§ **About this task**
Whenever the string "pour" turns up in a line below, that line should be copied.

§ **Information shown**
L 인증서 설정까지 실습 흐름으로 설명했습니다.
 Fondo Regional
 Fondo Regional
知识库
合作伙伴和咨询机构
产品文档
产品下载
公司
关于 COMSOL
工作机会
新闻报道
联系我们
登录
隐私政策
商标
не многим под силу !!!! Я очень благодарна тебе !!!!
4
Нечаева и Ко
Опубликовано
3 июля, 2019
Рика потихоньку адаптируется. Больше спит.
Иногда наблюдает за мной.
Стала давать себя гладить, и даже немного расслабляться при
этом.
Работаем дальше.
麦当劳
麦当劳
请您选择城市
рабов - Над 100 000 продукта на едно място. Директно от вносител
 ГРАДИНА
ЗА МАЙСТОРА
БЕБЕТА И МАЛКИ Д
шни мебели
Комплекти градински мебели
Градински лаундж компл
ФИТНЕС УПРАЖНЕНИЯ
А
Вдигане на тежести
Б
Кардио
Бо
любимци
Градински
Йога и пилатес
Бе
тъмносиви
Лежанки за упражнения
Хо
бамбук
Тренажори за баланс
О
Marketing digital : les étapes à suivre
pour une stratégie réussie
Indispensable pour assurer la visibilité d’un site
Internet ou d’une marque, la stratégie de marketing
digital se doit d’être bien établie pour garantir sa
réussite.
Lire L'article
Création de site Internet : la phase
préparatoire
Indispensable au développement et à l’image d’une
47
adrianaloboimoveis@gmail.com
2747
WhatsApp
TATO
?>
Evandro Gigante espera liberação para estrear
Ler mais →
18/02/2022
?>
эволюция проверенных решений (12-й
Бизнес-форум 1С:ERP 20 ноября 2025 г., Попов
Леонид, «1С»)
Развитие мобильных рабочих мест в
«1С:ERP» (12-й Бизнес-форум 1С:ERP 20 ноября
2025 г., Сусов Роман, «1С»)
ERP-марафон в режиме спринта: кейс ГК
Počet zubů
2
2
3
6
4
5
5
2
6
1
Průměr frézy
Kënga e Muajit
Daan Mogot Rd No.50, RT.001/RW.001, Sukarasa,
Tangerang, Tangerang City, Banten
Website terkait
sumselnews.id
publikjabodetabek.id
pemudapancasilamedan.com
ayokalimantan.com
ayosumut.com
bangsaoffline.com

§ **The answer**
pour une stratégie réussie
Indispensable pour assurer la visibilité d’un site
digital se doit d’être bien établie pour garantir sa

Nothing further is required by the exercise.